Na sua habitual crónica “A Cor do Dinheiro”, no Jornal de Negócios, Camilo Lourenço criticou asperamente Maria do Céu Guerra por esta se ter insurgido contra a contratação de Paulo Futre para dobrar um filme infantil, alegando que escolhas deste tipo prejudicam os atores profissionais que, a braços com uma aflitiva falta de trabalho, se veem com frequência ultrapassados por indivíduos que se notabilizaram noutras áreas. Afirma o economista que o que a atriz defende é “corporativismo. Puro.”, em que “guildas” teriam a capacidade de condicionar o acesso a certas profissões. Conclui Camilo Lourenço que “No fundo, Céu Guerra está a defender aquilo que o dr. Salazar implementou em Portugal durante 40 anos: a primazia das corporações sobre a sociedade.” (Jornal de Negócios, 27/12/2012) [o artigo intitulava-se, acintosamente, “O Salazar que habita em cada português…”].
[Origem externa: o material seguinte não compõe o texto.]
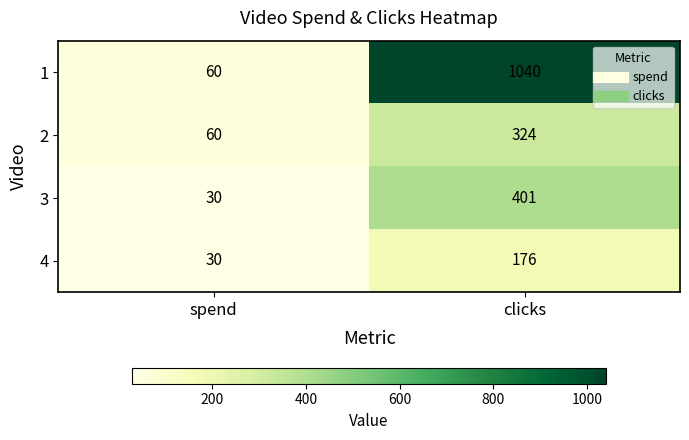

Which series has the largest range (max minus min)?

1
Paulo Futre é uma personalidade sobejamente conhecida no campo desportivo, como jogador de futebol e como dirigente (ainda para mais num clube estrangeiro), circunstâncias que lhe granjearam uma popularidade que não parece esmorecer com o passar dos anos. A sua natural simpatia e disponibilidade tornou-o num agente predileto da comunicação fácil e direta, quer no domínio publicitário, quer na promoção de eventos, onde a sua comparência é frequentemente requisitada. Paulo Futre transformou-se, assim, num apetecível produto de marketing, usado não por aquilo que faz ou sabe fazer (nestes domínios, a sua prestação é pouco mais do que medíocre) mas por aquilo que é. É a sua presença que é requerida e não a sua competência.
Dir-se-á, “mas vende!”. É verdade, cumpre a sua função e ninguém lhe pode negar essa virtude. Mas convenhamos que o domínio artístico exige um pouco mais de todos os seus intervenientes. A locução na dobragem de uma obra cinematográfica, por mais irrelevante que ela seja, é um trabalho que deve ser cuidado e entregue às pessoas que sabem fazê-lo. É uma técnica que exige aprendizagem e esforço, que alguns estão habilitados a fazer com uma qualidade minimamente aceitável e outros não. Comparar tal desiderato a “corporativismo” é distorcer totalmente a realidade. É esquecer a importância da habilitação profissional, consubstanciada num percurso mais ou menos longo de aprendizagem e no reconhecimento do trabalho desenvolvido pela certificação das respetivas competências. Não é um preconceito orgânico ou uma monopolização corporativa da produção que estão em causa, mas o reconhecimento efetivo do mérito e esforço profissionais. Não se trata de restringir a ninguém o acesso a determinado trabalho – principal desiderato da lógica corporativa – mas tão-só de lhe exigir a capacitação necessária para o efeito. Parece-me uma atitude do mais elementar bom senso. A não ser assim, diluem-se aptidões, subestima-se o valor da diligência, confundem-se interesses e vocações, promove-se a displicência, campeia o compadrio, o oportunismo “chico-espertista” e a mediocridade dos Relvas deste país.
Camilo Lourenço fala do negócio, dos resultados comerciais; Maria do Céu Guerra refere-se à performance artística, ao ato cultural. Infelizmente sabemos no mundo de hoje para que lado pendem os pratos da balança. Mas isso não pode justificar tudo. Muito menos o menosprezo do trabalho dos artistas em benefício de interesses que têm muito pouco a ver com a cultura.